(Stored data entries)
----------------
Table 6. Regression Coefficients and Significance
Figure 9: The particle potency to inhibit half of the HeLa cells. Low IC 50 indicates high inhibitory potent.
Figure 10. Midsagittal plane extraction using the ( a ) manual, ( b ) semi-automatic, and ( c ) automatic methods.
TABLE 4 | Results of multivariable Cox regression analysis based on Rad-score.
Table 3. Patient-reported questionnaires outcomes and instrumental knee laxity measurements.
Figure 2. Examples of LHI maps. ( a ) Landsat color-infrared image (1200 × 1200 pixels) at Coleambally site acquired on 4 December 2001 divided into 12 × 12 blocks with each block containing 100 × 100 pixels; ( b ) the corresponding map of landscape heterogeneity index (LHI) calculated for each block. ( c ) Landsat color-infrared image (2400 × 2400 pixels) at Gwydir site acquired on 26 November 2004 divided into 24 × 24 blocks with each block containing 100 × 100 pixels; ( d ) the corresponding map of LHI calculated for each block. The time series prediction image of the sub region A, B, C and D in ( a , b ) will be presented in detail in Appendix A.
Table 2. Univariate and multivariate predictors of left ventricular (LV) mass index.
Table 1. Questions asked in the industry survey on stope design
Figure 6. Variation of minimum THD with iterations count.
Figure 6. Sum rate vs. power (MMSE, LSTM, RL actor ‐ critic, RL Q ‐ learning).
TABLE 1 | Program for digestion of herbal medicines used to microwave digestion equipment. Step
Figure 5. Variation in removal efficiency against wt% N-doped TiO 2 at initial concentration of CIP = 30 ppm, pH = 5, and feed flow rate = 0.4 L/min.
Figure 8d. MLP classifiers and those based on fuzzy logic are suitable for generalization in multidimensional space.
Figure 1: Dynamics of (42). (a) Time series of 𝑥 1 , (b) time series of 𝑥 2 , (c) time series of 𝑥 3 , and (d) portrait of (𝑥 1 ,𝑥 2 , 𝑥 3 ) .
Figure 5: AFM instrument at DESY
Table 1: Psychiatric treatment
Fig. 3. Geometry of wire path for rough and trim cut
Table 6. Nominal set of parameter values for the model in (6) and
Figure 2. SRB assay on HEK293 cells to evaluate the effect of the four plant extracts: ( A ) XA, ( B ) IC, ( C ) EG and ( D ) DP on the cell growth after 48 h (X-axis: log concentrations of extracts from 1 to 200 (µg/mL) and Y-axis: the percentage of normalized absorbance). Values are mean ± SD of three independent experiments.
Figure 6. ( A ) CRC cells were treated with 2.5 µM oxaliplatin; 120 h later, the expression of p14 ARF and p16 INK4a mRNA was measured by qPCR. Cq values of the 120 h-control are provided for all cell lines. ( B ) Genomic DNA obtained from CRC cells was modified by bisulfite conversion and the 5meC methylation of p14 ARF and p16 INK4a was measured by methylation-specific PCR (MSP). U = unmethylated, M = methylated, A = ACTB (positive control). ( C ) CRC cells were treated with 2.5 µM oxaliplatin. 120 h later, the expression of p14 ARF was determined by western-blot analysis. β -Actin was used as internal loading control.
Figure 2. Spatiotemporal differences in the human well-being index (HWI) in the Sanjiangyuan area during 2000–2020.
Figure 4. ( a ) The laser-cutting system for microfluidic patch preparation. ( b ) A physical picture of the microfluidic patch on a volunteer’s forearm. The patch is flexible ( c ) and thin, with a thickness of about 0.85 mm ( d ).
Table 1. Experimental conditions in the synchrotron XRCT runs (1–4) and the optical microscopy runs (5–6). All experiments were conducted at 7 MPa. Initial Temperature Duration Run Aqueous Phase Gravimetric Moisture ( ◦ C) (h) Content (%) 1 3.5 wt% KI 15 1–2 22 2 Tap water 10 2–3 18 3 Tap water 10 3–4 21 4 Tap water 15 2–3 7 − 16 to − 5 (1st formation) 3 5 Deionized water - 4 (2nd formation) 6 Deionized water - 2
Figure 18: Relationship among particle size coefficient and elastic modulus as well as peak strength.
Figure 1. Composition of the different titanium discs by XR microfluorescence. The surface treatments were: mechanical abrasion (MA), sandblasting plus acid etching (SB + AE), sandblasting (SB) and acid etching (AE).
----------------
Required action: Provide the number of lines above containing "from" and nothing else.

Response to the exercise: 2